A study of the product profile and substrate specificity of prostaglandin endoperoxide H synthases

Prostaglandin endoperxide H synthase (PGHS), which catalyzes the first and committed step in prostaglandin synthesis, exhibits both a cyclooxygenase and a peroxidase activity. Initially two molecules of O 2 are incorporated into arachidonic acid to form the hydroperoxy endoperoxide PGG 2 , which is reduced to form the hydroxyl endoperoxide PGH 2 . There are two isozymes (PGHS‐1 and ‐2), encoded by different genes. Both are structurally and catalytically similar, but show different expression pattern. PGHS‐1 is constitutively expressed, but PGHS‐2 expression is transient and inducible in response to several mitogenic and pro‐inflammatory stimuli. Besides their different expression mode, coupling of each isozyme with the downstream prostanoid synthases is distinctive.
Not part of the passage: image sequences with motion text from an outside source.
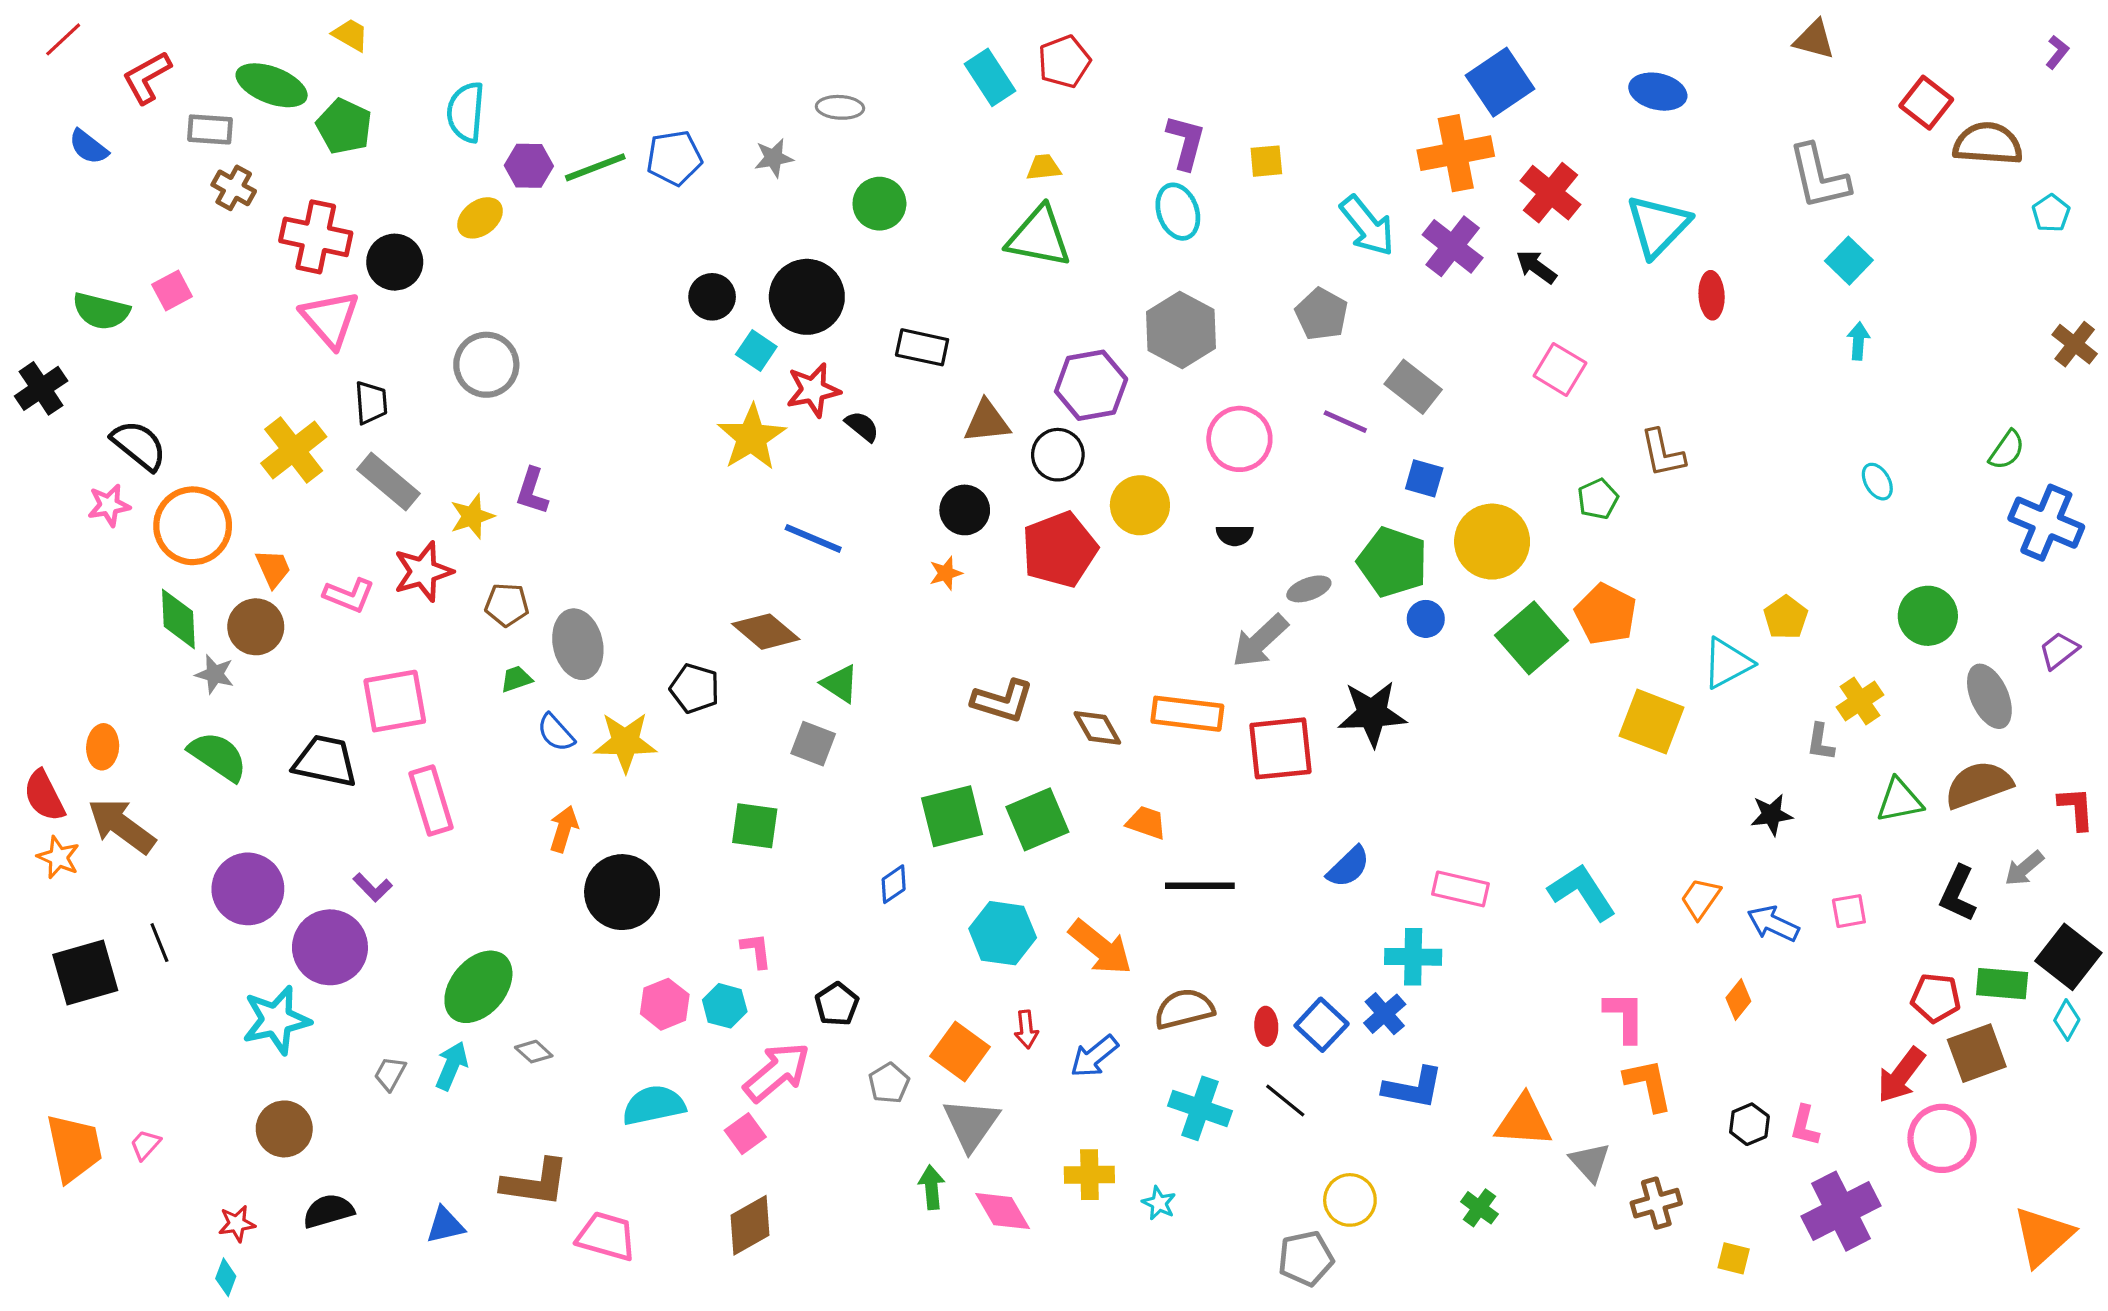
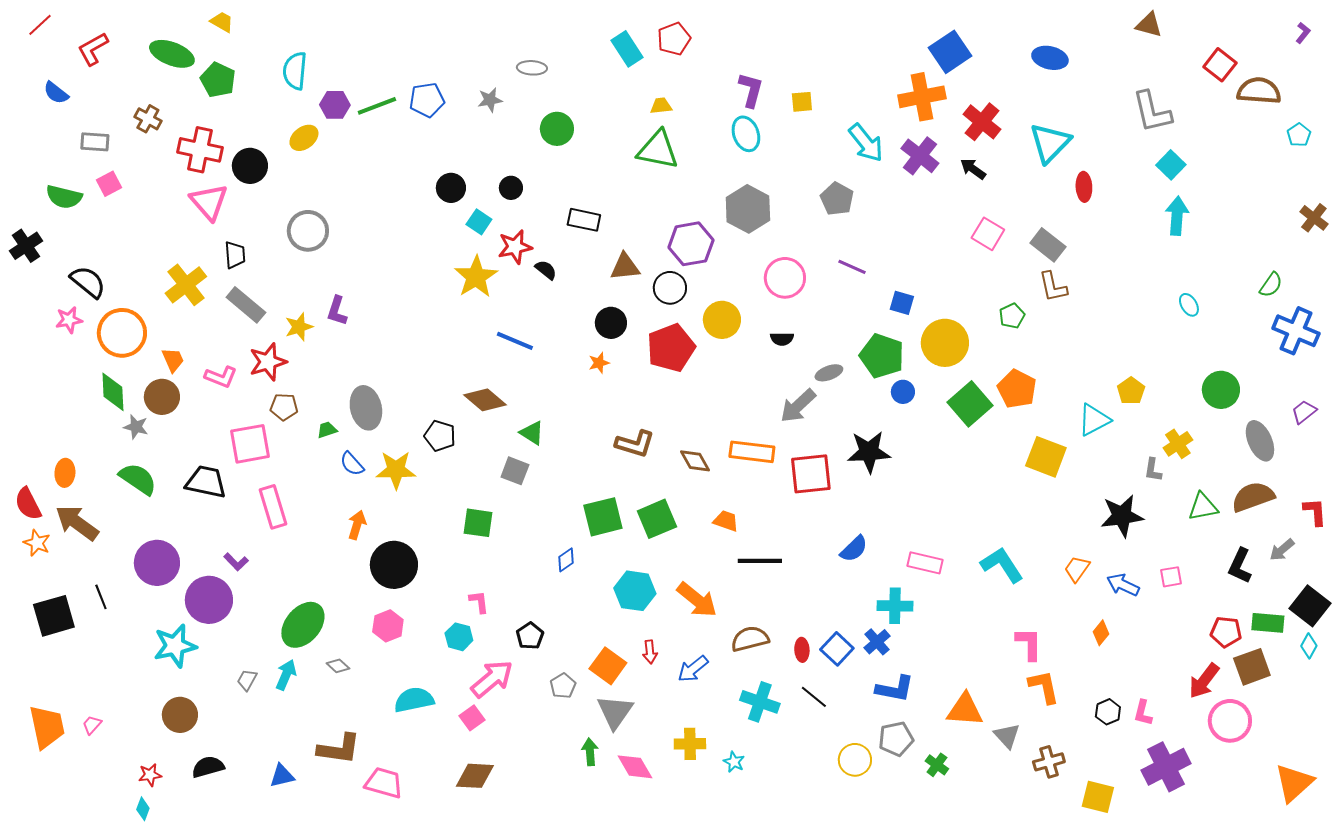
gray rectangle: (210, 129) -> (95, 142), moved
black circle: (807, 297) -> (511, 188), size x0.5
cyan arrow: (1858, 341) -> (1177, 216), size x1.6
gray rectangle: (1413, 387) -> (1048, 245), moved
brown pentagon: (507, 605) -> (284, 407), moved
black star: (1772, 815) -> (1122, 516), size x1.6
pink hexagon: (665, 1004) -> (388, 626), moved
brown diamond: (750, 1225) -> (475, 776), turned 33
gray pentagon: (1306, 1258) -> (896, 739), moved
yellow square: (1734, 1258) -> (1098, 797), size x1.6

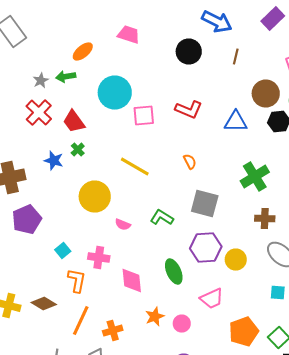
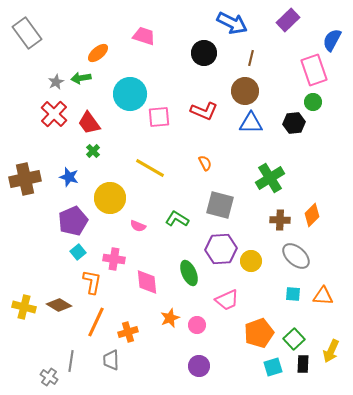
brown circle: (266, 94) -> (245, 91), moved
blue star: (54, 160) -> (69, 177), moved
purple pentagon: (27, 220) -> (73, 221), moved

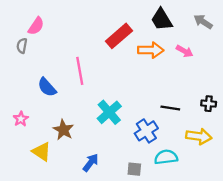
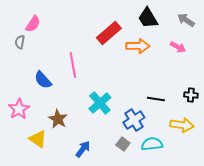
pink arrow: (185, 51) -> (178, 47), moved
pink star: (21, 119) -> (19, 109), size x1.5
gray square: (134, 169) -> (123, 144), moved, turned 32

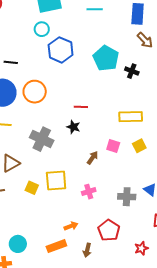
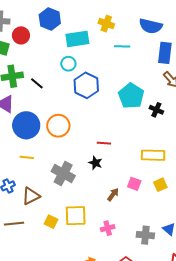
black line: (11, 62) -> (37, 83), moved, turned 32

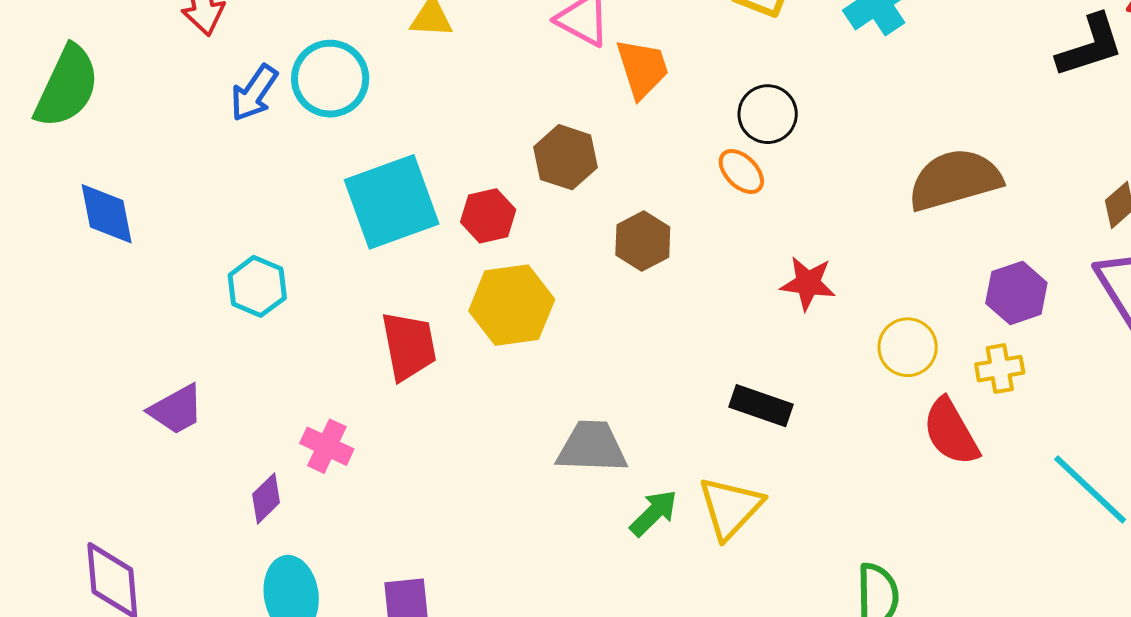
For instance, thromboxane A 2 is synthesized by functional coupling between PGHS‐1 and thromboxane synthase in platelet cells, which do not express PGHS‐2. Depending on the efficiency of their coupling, not only the designated prostaglandin is formed, but a combination of other prostaglandins can be produced. The product profile was shown to be even more complicated in the presence of reduced glutathione at physiological concentrations, which altered drastically arachidonic acid metabolism. Secondly, the peroxidase active site of PGHS, which is located across from the cyclooxygenase site and hydrophobic dome‐shaped, was investigated to dissect the essential residues for PGG 2 specificity.